Search code examples
rustfiltersubstringpattern-matching

In Rust can I filter lines of a String that contain codes like "1.2.3" OR "1.2.3.4"?


I am building a program to help count the number of distinct codes that occur in multiple PDFs. I have got the data from the PDFs, that's not a problem. I just need to filter the lines based on whether they contain the codes which are 3 OR 4 numbers separated by full stops. They will always be 3 or 4 numbers, never >4 or <3 numbers long. Below is my current attempt, but the filter I applied finds far too many false positives such as "AO3" and "08.5".

use pdf_extract::extract_text;
use std::ffi::OsStr;
use std::fs;
use std::path::PathBuf;

fn parse_pdf_data(pdf_path: &PathBuf) {
    let text: String = extract_text(pdf_path).unwrap();

    let decimal_lines: Vec<&str> = text
        .lines()
        .filter(|line: &&str| {
            line.to_string()
                .contains(['.', '0', '1', '2', '3', '4', '5', '6', '7', '8', '9'])
        })
        .collect();

    // maybe check length of each line is either 5 or 7?

    decimal_lines
        .iter()
        .for_each(|line: &&str| println!("{line}"));
}

fn main() {
    let pdfs: Vec<PathBuf> = fs::read_dir("DO_NOT_COMMIT")
        .unwrap()
        .map(|file: Result<fs::DirEntry, std::io::Error>| file.unwrap().path())
        .filter(|path: &PathBuf| path.extension() == Some(OsStr::new("pdf")))
        .collect();

    pdfs.iter().for_each(|pdf: &PathBuf| {
        println!("Parsing data from {:?}", pdf);
        parse_pdf_data(pdf);
    });
}

Is there an easier/better way of doing this rather than filtering by those characters, then checking the length for 3 or 4 numbers with full stops (length of 5 or 7)?


Solution

  • Regex is the easiest way to do it:

    use regex::Regex; // 1.11.1
    
    const TEXT: &str = "foobar
    1
    1.2
    1.2.3
    1.2.3.4
    ";
    
    fn main() {
        let re = Regex::new (r"^[0-9]\.[0-9]\.[0-9](\.[0-9])?$").unwrap();
        let decimal_lines: Vec<&str> = TEXT
            .lines()
            .filter(|line| re.is_match (line))
            .collect();
        println!("{decimal_lines:?}")
    }
    

    Playground

    The above will only match single digits (e.g. 1.2.3 but not 12.34.56). If you want to match multiple digits, replace the regexp with: r"^[0-9]+\.[0-9]+\.[0-9]+(\.[0-9]+)?$"

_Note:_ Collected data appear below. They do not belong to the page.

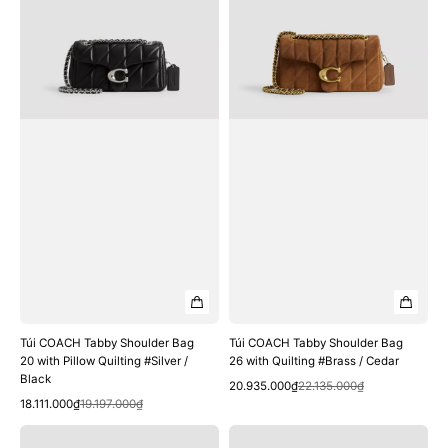
Bag
Bag
20
26
with
with
Pillow
Quilting
Quilting
#Brass
#Silver
/
/
Cedar
Black
Túi COACH Tabby Shoulder Bag
Túi COACH Tabby Shoulder Bag
20 with Pillow Quilting #Silver /
26 with Quilting #Brass / Cedar
Black
Quick View
Sale
Regular
20.935.000₫
22.135.000₫
Quick View
Sale
Regular
price
price
18.111.000₫
19.197.000₫
price
price
Túi
Túi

    Explanation of the regular expression:

    • ^…$ matches the whole line from the beginning (^) to the end ($), otherwise the regexp would match strings like e.g. "abc1.2.3def"
    • [0-9] matches a single digit ([0-9]+ matches a sequence of one or more digits)
    • \. matches a literal . character (note that a . without the \ would match any single character)
    • (…)? makes whatever is inside optional (so here the last \.[0-9] is optional).